-------- MATERIAL SUPPLIED --------
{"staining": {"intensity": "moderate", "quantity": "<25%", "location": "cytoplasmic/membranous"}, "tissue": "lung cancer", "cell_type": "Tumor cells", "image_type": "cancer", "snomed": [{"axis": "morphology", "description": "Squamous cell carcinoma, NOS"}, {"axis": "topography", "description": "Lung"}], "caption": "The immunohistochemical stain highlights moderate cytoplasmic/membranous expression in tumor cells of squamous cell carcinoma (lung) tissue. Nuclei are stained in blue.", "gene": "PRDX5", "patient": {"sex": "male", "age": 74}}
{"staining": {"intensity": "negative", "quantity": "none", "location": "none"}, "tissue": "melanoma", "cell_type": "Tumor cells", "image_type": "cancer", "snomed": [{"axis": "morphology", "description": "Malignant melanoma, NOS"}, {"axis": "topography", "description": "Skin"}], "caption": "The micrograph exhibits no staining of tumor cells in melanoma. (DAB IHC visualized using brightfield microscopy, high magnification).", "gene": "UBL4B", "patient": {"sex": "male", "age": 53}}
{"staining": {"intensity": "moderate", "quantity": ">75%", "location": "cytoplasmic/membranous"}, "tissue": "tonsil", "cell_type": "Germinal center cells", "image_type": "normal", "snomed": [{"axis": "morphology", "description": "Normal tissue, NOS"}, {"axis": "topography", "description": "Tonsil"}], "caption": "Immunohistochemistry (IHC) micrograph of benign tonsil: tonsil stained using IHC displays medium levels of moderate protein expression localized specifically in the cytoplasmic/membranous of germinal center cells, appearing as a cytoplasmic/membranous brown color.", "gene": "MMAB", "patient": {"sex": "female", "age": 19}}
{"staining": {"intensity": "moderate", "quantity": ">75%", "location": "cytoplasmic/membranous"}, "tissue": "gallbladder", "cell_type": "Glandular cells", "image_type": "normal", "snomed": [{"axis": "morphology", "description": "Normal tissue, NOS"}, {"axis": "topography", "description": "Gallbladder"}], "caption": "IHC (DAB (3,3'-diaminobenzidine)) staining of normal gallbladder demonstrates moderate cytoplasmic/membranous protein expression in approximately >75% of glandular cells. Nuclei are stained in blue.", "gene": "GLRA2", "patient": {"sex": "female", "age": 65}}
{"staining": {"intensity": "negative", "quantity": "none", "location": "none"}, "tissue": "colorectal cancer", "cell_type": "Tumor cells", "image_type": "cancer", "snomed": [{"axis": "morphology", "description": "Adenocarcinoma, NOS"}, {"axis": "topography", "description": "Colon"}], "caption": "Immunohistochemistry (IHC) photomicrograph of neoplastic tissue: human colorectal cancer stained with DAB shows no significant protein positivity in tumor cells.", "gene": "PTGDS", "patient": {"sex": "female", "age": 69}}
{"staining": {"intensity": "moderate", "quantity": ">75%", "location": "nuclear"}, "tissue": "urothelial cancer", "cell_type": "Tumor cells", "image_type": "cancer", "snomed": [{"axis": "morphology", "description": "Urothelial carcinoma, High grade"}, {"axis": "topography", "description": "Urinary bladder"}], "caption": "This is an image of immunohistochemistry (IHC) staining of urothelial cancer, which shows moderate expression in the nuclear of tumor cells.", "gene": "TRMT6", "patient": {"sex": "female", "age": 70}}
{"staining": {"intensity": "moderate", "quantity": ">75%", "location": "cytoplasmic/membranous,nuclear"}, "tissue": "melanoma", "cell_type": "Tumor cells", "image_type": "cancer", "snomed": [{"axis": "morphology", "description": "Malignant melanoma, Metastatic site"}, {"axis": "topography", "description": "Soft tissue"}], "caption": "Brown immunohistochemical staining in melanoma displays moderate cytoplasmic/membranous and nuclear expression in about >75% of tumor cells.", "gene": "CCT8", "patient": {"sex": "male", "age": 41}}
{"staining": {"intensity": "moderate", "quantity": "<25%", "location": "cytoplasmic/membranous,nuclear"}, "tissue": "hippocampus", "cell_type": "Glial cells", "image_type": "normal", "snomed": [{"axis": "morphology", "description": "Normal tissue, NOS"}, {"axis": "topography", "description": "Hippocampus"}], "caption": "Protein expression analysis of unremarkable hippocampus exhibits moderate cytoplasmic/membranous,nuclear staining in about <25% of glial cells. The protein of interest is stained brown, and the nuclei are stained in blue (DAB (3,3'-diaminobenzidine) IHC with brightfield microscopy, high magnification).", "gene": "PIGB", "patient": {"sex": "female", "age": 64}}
--------
_BRIEF_:
Word for word, reproduce the lines of the listing from the first one through the line containing "(IHC) micrograph of", and no more.

_TASK RESPONSE_:
{"staining": {"intensity": "moderate", "quantity": "<25%", "location": "cytoplasmic/membranous"}, "tissue": "lung cancer", "cell_type": "Tumor cells", "image_type": "cancer", "snomed": [{"axis": "morphology", "description": "Squamous cell carcinoma, NOS"}, {"axis": "topography", "description": "Lung"}], "caption": "The immunohistochemical stain highlights moderate cytoplasmic/membranous expression in tumor cells of squamous cell carcinoma (lung) tissue. Nuclei are stained in blue.", "gene": "PRDX5", "patient": {"sex": "male", "age": 74}}
{"staining": {"intensity": "negative", "quantity": "none", "location": "none"}, "tissue": "melanoma", "cell_type": "Tumor cells", "image_type": "cancer", "snomed": [{"axis": "morphology", "description": "Malignant melanoma, NOS"}, {"axis": "topography", "description": "Skin"}], "caption": "The micrograph exhibits no staining of tumor cells in melanoma. (DAB IHC visualized using brightfield microscopy, high magnification).", "gene": "UBL4B", "patient": {"sex": "male", "age": 53}}
{"staining": {"intensity": "moderate", "quantity": ">75%", "location": "cytoplasmic/membranous"}, "tissue": "tonsil", "cell_type": "Germinal center cells", "image_type": "normal", "snomed": [{"axis": "morphology", "description": "Normal tissue, NOS"}, {"axis": "topography", "description": "Tonsil"}], "caption": "Immunohistochemistry (IHC) micrograph of benign tonsil: tonsil stained using IHC displays medium levels of moderate protein expression localized specifically in the cytoplasmic/membranous of germinal center cells, appearing as a cytoplasmic/membranous brown color.", "gene": "MMAB", "patient": {"sex": "female", "age": 19}}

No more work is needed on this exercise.